Jacques Cœur a 15 ans lorsque se déroule une des plus cuisantes défaites de l’armée française à la bataille d’Azincourt, une partie importante de l’aristocratie est décimée et une part essentielle de la France passe sous la coupe des Anglais.

Trois ans plus tard, le dauphin, futur Charles VII quitte précipitamment Paris, chassé par Jean sans Peur et se réfugie en Berry, devenant  » le petit roi de Bourges « , titre donné avec beaucoup de dérision.

La présence du dauphin et de la cour va stimuler la ville sur le plan des échanges et du commerce.
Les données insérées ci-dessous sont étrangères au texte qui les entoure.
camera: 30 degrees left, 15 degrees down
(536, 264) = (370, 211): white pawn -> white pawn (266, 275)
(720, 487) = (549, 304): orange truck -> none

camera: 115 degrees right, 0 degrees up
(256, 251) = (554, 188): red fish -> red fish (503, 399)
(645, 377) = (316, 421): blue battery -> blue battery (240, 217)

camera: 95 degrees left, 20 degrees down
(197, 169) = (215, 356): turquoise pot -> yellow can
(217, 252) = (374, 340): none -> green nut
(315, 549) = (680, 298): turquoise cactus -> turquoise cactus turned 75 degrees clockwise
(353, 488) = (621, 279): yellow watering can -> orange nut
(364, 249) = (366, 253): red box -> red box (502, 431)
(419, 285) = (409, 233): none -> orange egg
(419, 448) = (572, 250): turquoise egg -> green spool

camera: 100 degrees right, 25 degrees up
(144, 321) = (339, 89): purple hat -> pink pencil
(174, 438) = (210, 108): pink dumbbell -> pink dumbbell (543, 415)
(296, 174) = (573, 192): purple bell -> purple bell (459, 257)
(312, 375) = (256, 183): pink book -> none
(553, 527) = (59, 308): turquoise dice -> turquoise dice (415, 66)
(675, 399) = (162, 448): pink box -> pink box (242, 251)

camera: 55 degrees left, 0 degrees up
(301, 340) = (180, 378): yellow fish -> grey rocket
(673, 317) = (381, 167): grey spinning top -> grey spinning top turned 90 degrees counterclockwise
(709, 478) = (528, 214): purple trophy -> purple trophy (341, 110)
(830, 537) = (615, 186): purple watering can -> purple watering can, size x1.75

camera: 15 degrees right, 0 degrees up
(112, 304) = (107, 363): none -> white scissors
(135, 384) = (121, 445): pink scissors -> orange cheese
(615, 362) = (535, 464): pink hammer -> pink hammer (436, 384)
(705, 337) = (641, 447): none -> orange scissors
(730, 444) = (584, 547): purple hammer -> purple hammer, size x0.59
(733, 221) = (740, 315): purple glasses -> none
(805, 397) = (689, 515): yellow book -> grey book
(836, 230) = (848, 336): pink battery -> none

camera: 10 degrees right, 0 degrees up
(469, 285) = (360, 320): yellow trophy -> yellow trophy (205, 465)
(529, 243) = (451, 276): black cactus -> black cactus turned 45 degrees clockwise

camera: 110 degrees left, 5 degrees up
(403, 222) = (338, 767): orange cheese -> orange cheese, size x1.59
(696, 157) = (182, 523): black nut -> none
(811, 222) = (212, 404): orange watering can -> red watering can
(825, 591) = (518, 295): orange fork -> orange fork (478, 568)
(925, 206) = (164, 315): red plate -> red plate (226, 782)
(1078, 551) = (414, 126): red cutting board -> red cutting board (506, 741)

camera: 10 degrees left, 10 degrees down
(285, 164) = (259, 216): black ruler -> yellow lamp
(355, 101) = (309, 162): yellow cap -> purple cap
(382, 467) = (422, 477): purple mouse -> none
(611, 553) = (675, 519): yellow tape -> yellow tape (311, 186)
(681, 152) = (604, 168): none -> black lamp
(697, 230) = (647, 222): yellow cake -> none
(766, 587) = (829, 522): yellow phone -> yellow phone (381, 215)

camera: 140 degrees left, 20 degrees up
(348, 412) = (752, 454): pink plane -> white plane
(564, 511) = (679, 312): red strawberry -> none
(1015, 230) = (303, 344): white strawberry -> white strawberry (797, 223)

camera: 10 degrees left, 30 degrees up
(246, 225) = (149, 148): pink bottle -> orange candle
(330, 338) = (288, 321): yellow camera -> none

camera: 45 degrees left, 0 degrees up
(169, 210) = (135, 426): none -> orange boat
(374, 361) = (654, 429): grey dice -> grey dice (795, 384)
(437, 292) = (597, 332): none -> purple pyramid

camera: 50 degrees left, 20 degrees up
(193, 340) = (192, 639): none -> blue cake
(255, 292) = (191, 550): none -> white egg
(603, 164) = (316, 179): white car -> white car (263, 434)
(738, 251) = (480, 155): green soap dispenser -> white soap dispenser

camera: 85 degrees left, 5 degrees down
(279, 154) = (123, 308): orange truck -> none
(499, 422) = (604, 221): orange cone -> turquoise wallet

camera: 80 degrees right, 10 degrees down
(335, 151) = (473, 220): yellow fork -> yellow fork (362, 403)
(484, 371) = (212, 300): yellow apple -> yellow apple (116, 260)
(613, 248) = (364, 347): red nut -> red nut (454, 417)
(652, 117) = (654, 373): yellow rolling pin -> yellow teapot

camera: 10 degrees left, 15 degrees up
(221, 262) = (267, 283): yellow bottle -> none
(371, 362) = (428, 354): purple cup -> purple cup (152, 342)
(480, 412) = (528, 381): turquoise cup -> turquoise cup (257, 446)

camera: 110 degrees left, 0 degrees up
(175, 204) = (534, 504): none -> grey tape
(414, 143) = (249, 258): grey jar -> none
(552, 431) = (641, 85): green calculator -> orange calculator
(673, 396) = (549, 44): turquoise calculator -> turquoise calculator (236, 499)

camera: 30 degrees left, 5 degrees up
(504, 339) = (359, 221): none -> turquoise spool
Très jeune, Jacques Cœur gérera un des douze changes de la ville. Son entrée dans le monde des affaires se fera avec l’aide de l’épouse de Lambert de Léodepart, celle-ci ayant été mariée avec un maître des monnaies de Bourges. Il commencera un travail de change place Gordaine avec ses associés, Godard et Ravant le Danois. Bientôt il sera inquiété pour  » falsification  » dans les titres des monnaies frappées..

Il s’en sortira plutôt bien, le roi Charles VII signant une lettre de rémission, alors qu’il aurait pu être envoyé dans une basse fosse ou sur une galère.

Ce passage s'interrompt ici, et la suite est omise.